═══ The data

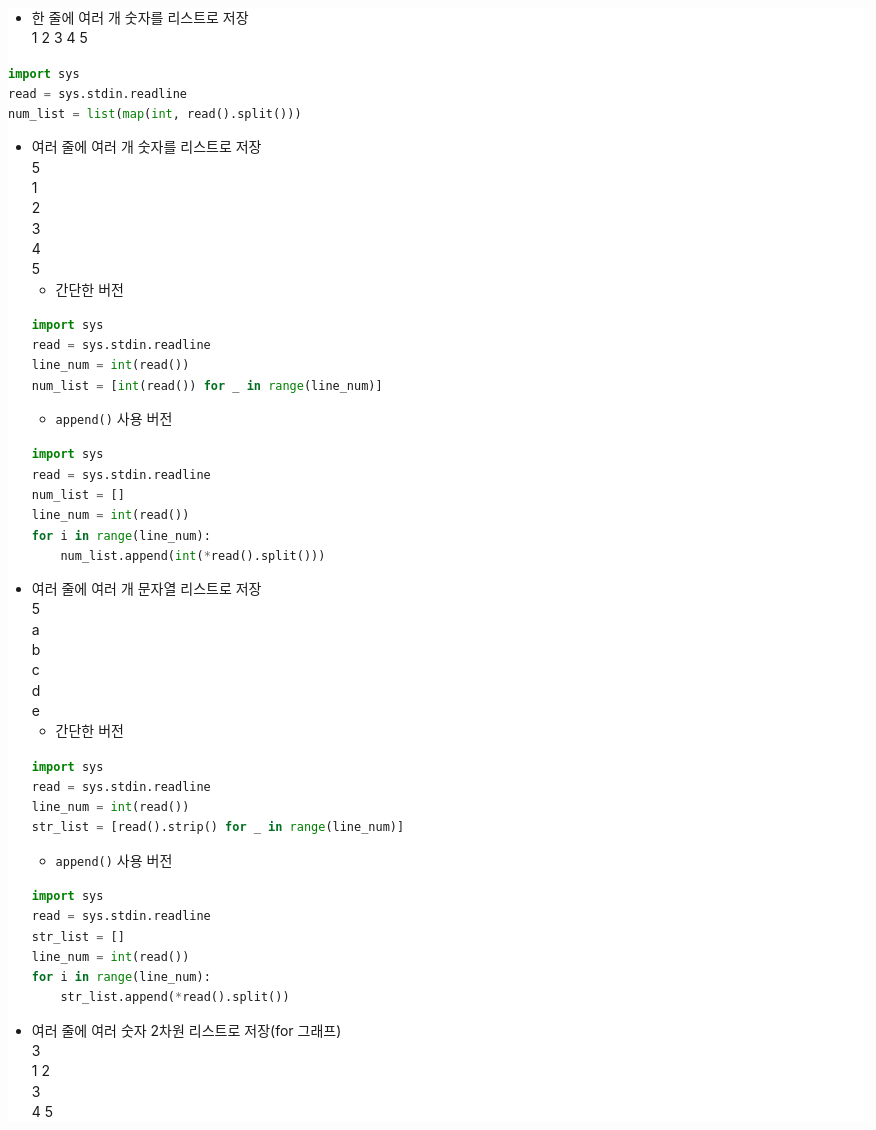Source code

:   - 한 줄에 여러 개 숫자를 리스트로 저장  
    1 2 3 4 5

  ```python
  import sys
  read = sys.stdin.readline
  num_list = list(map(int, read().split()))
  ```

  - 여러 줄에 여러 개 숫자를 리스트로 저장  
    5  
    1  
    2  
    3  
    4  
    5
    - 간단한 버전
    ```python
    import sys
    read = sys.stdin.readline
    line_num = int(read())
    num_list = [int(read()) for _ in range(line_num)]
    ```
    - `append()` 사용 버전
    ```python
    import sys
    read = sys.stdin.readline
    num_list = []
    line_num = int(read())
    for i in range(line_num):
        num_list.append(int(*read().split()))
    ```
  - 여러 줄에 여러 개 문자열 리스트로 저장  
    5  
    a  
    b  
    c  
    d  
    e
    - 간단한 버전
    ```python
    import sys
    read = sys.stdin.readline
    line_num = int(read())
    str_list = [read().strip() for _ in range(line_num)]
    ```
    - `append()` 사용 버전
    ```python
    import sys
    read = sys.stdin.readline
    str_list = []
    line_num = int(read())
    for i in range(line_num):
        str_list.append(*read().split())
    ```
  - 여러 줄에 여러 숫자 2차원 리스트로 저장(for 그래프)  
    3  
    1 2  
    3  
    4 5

══════
═══ The data

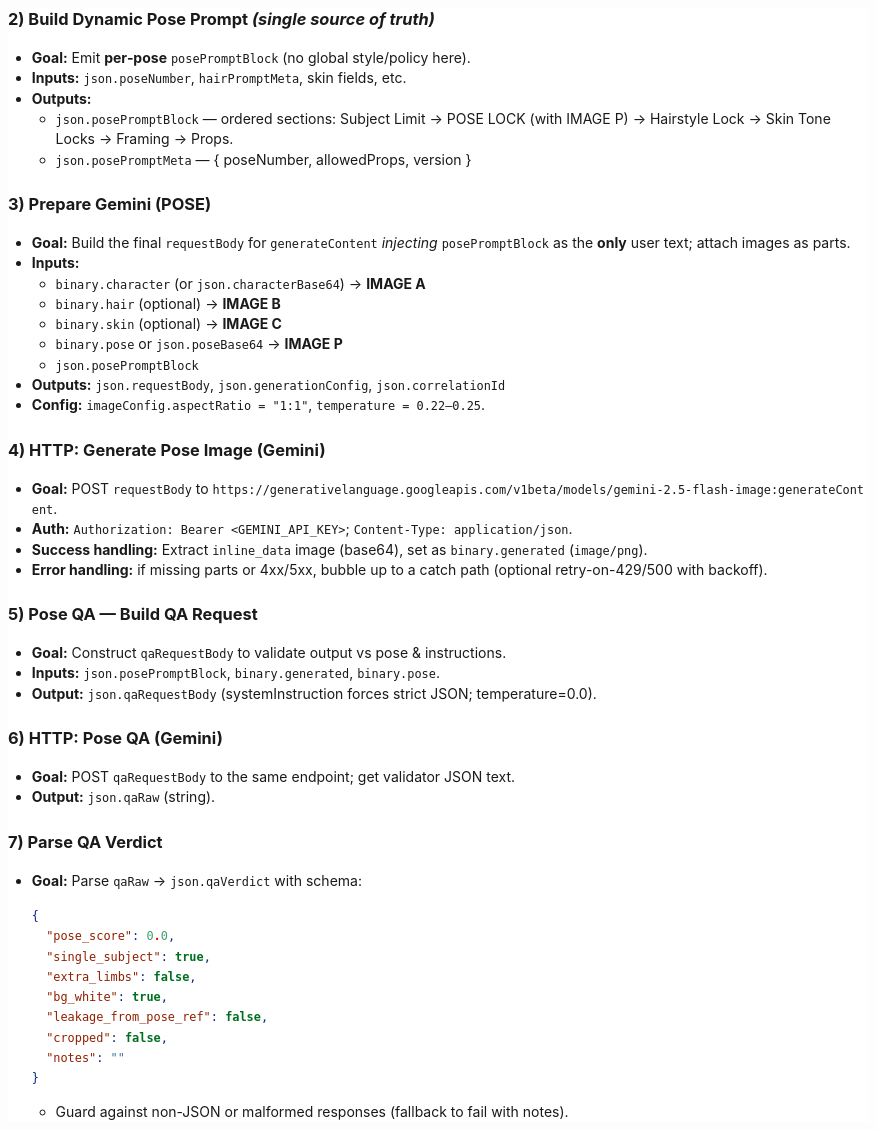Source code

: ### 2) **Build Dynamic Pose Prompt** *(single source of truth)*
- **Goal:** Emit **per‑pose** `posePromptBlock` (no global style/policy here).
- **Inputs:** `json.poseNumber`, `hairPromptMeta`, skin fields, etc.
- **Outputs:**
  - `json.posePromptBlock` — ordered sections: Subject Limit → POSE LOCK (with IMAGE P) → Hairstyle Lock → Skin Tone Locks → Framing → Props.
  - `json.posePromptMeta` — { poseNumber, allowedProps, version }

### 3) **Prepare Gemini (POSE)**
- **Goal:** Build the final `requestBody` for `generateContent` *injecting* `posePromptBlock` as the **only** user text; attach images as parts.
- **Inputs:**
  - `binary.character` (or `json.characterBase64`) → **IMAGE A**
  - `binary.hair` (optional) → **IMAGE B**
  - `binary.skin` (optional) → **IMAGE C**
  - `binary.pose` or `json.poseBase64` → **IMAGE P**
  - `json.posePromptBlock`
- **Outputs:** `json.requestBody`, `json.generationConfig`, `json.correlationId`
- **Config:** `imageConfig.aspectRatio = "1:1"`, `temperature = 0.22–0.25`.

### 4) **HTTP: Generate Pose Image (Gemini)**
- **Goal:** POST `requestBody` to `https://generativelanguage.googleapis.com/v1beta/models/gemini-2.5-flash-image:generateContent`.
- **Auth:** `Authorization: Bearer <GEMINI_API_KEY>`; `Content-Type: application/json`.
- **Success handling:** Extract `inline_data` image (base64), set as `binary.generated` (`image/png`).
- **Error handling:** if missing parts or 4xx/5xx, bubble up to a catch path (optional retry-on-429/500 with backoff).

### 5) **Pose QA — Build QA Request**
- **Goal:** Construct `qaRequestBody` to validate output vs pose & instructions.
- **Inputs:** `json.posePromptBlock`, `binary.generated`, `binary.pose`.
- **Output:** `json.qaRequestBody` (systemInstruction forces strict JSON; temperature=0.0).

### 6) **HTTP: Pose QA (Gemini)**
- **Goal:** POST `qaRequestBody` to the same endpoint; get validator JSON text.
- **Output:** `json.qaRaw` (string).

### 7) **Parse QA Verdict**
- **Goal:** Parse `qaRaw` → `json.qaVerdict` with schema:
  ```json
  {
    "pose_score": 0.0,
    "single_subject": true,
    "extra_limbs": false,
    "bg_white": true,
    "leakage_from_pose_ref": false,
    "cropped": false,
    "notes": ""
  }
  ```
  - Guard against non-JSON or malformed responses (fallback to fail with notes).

══════
═══ The data

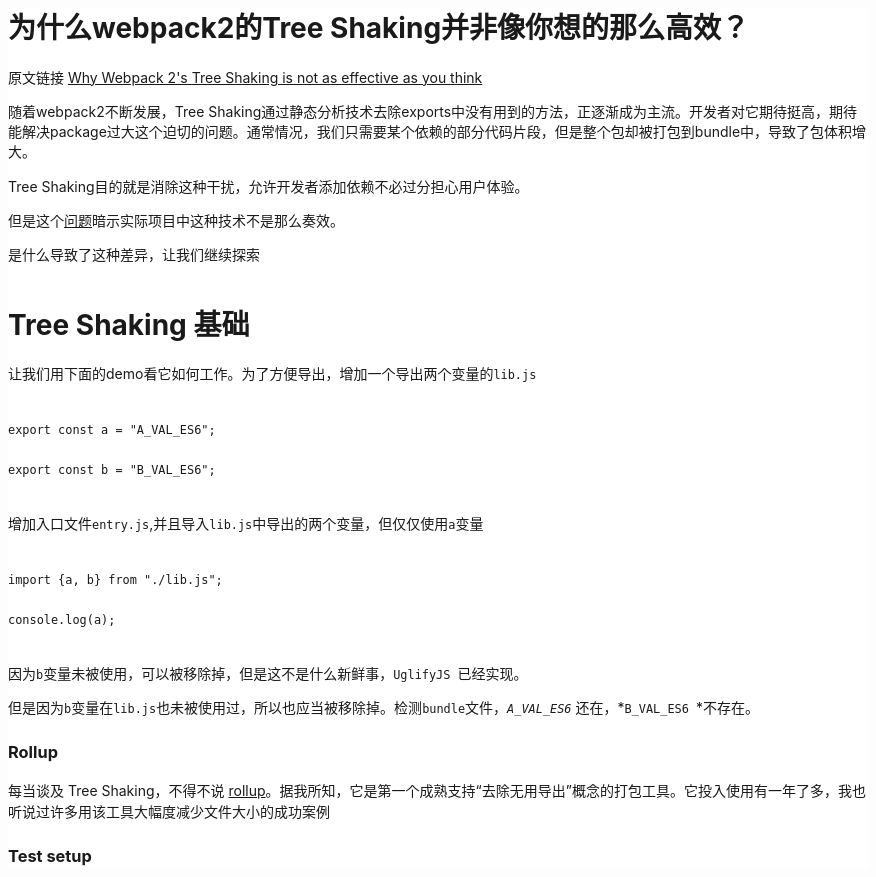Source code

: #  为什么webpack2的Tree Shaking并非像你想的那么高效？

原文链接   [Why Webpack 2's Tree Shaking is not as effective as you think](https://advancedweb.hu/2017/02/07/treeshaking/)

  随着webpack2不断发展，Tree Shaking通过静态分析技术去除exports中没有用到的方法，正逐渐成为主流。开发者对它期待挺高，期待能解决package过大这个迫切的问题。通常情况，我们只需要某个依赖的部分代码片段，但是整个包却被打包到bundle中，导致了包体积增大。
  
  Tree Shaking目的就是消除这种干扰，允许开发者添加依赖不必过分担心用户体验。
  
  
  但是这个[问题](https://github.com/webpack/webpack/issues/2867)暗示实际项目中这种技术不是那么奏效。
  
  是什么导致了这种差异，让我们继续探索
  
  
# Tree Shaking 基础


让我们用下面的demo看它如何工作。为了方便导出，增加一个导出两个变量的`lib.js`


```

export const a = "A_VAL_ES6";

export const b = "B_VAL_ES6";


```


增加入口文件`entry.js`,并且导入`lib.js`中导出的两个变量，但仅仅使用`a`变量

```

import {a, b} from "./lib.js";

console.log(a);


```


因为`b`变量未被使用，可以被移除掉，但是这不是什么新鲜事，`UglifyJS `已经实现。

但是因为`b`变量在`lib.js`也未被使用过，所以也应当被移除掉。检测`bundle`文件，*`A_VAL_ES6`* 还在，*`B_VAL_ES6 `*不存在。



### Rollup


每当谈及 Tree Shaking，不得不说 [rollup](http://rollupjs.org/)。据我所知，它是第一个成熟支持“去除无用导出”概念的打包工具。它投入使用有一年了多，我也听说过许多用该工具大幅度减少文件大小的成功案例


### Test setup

══════

→ **Task statement**:
Return a copy of each line of the material that holds the word "Inputs".

→ **Written solution**:
- **Inputs:** `json.poseNumber`, `hairPromptMeta`, skin fields, etc.
- **Inputs:**
- **Inputs:** `json.posePromptBlock`, `binary.generated`, `binary.pose`.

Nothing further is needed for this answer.